**READING PASSAGE:**
<<<<
Despite macroeconomic volatilities impacting the global real estate landscape, the UAE has witnessed strong momentum in the last quarter of 2022, signaling a steady growth pipeline in 2023, according to real estate expert JLL.
In the same context, JLL’s UAE 2022 Year in Review report offers a rear-view mirror perspective of 2022 while underlining the opportunities that lie ahead in the year.
Residential transaction activity in Dubai continued to grow robustly last year. Data from Dubai Pulse further demonstrates that transaction volumes in the emirate were up 51% between January and November while the value of transactions rose by 55%.
Anecdotal evidence suggests that the jump can be largely attributed to the spike in demand from foreign buyers, it stated.
Faraz Ahmed, Associate, Research at JLL Mena, said: "2022 has been a year of sustained growth for the UAE’s real estate sector as it continued to gather pace while benefiting from the country’s reliable economic policies, excellent infrastructure, safe haven status, and innate ability to adapt to new trends."
"Even segments like retail that faced headwinds initially in the year, recovered significantly in the last quarter. Looking ahead, we can expect the UAE to continue to attract the attention of both regional and international investors with aspirational offerings within the sector," noted Ahmed.
In addition, the delivery of 38,000 residential units last year pushed Dubai’s total supply to 680,000 units whilst, in Abu Dhabi, the delivery of roughly 6,000 units brought the capital’s residential stock to 279,000 units.
In 2023, the level of scheduled completions will be a little higher (41,000 units) in Dubai and the capital is slated to see the planned completion of 6,000 units.
>>>>
**WRITTEN INSTRUCTION 1:**
Answer these questions about the passage on the UAE property market:
(a) By what percentage did transaction volumes in Dubai rise between January and November?
(b) Which segment faced headwinds early in the year but recovered significantly in the last quarter?
(c) About how many residential units were delivered in Abu Dhabi last year?
**WRITTEN INSTRUCTION 2:** Write the next few sentences of the passage on the UAE property market, starting after its final sentence.

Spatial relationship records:
<<<<
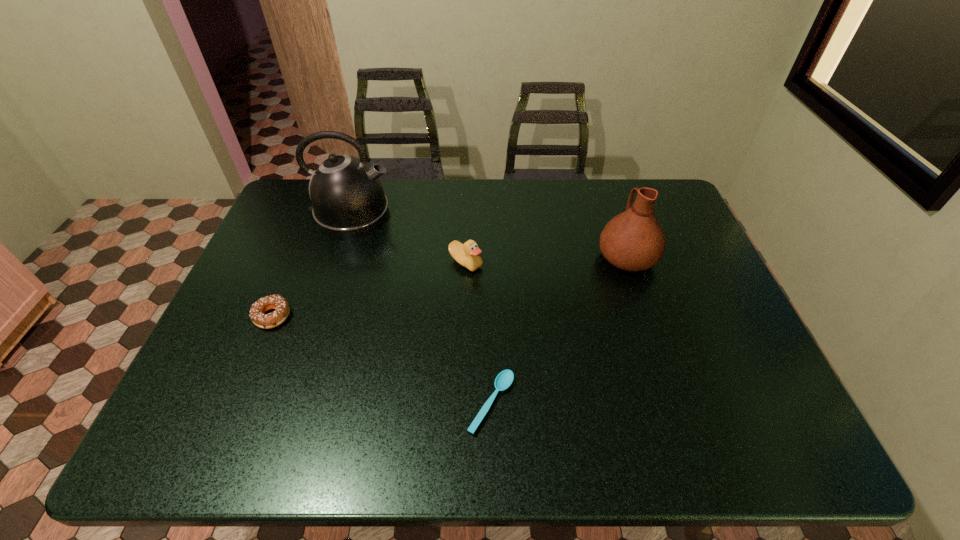
The height and width of the screenshot is (540, 960). I want to click on the tallest object, so click(x=347, y=196).

Identify the location of the rightmost object. (633, 240).

In order to click on the second tallest object in this screenshot , I will do `click(633, 240)`.

The image size is (960, 540). What are the coordinates of `duck` in the screenshot? It's located at (467, 254).

Find the location of a particular element. This screenshot has height=540, width=960. the fourth tallest object is located at coordinates (257, 311).

Identify the location of doughnut. The width and height of the screenshot is (960, 540). (257, 311).

Identify the location of the shortest object. (504, 379).

Find the location of a particular element. The width and height of the screenshot is (960, 540). spoon is located at coordinates (504, 379).

Find the location of `vacant space located 0.170m on the spout of the tallest object`. vacant space located 0.170m on the spout of the tallest object is located at coordinates (444, 213).

Find the location of a particular element. The width and height of the screenshot is (960, 540). free space located on the side of the pitcher with the handle is located at coordinates (616, 225).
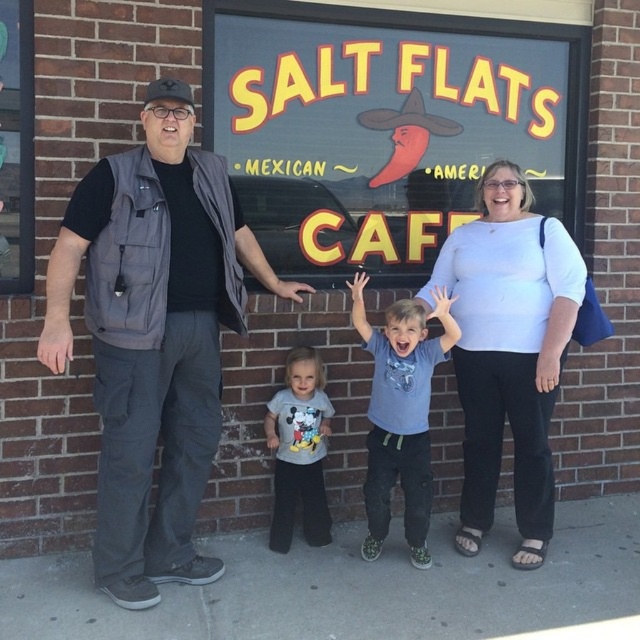
Is gray vest at left positioned at the back of gray cotton shirt at center?

No.

Looking at this image, who is higher up, gray vest at left or gray cotton shirt at center?

gray vest at left is higher up.

Is point (100, 465) positioned after point (273, 522)?

No, (100, 465) is closer to viewer.

At what (x,y) coordinates should I click in order to perform the action: click on gray vest at left. Please return your answer as a coordinate pair (x, y). The image size is (640, 640). Looking at the image, I should click on (154, 337).

Is the position of white cotton shirt at center less distant than that of blue cotton shirt at center?

No, it is not.

Does white cotton shirt at center appear under blue cotton shirt at center?

No.

Image resolution: width=640 pixels, height=640 pixels. What are the coordinates of `white cotton shirt at center` in the screenshot? It's located at (508, 352).

In order to click on white cotton shirt at center in this screenshot , I will do `click(508, 352)`.

In the scene shown: How much distance is there between yellow painted sign at center and blue cotton shirt at center?

A distance of 30.49 inches exists between yellow painted sign at center and blue cotton shirt at center.

Measure the distance between yellow painted sign at center and camera.

A distance of 10.84 feet exists between yellow painted sign at center and camera.

Image resolution: width=640 pixels, height=640 pixels. Find the location of `yellow painted sign at center`. yellow painted sign at center is located at coordinates (385, 125).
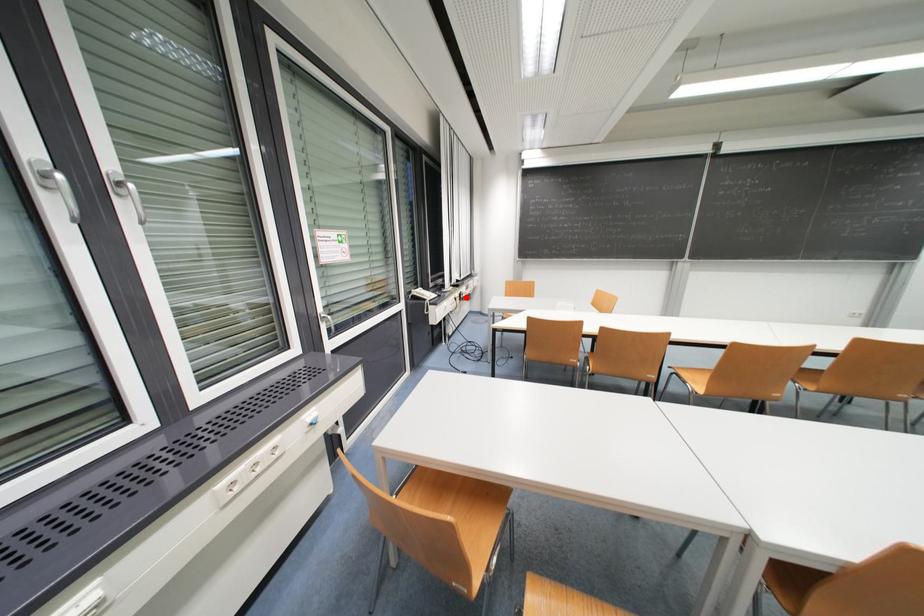
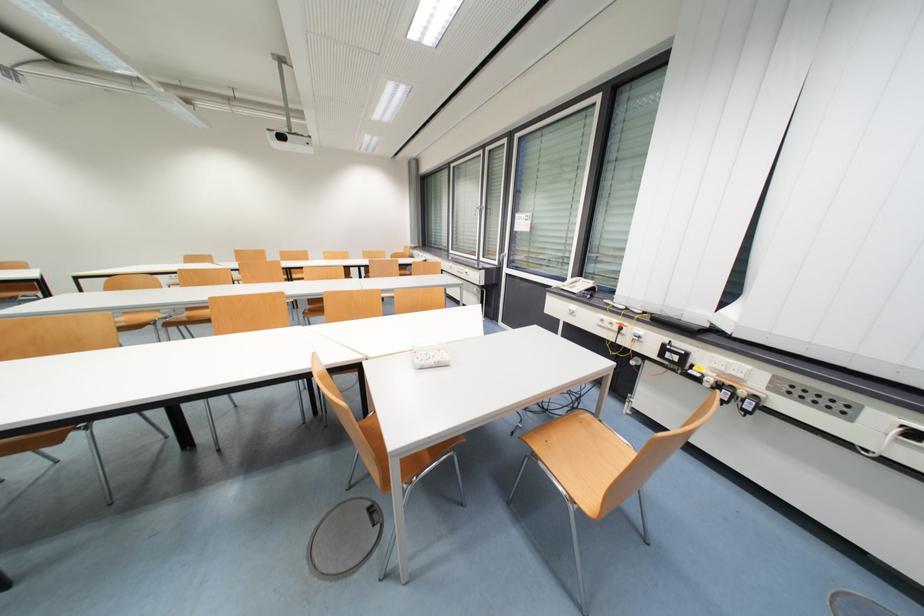
Question: I am providing you with two images of the same scene from different viewpoints. A red point is marked on the first image. Is the red point's position out of view in image 2?

Choices:
 (A) Yes
 (B) No

Answer: (B)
>>>>
**RESPONSE 1:**
(a) 51%
(b) Retail
(c) Roughly 6,000 units

**RESPONSE 2:**
In annual terms, average residential sales prices were up 10% and 3% in Dubai and Abu Dhabi, respectively, in Q4 2022. Though rents in Dubai grew by 27% over the same period, they largely remained flat in the capital, said the JLL report.
The standout performance of the residential sector once again exemplifies Dubai’s relative safe-haven status against the background of prevailing geopolitical and economic challenges in the world, it stated.
According to JLL, after a prolonged downturn in Dubai office rents, the sector saw a remarkable turnaround last year.
A combination of strong business conditions and limited availability of good quality office spaces was broadly responsible for double-digit growth in rental values, lifting them to levels previously seen in 2015.
Grade A rents in Dubai's CBD increased by 21% year-on-year in Q4 2022, to an average of AED2,100 per sq. m. per annum. Meanwhile, healthy leasing activities in Abu Dhabi have largely supported the 8% annual increase in Grade A rents to an average of AED 1,790 per sq. m. per annum, stated JLL in its report.
Furthermore, rising office demand and inadequate new completions translated into lower levels of availability in both cities. In the last quarter, vacancy rates in Dubai and Abu Dhabi fell to 11% and 23%, respectively, it stated.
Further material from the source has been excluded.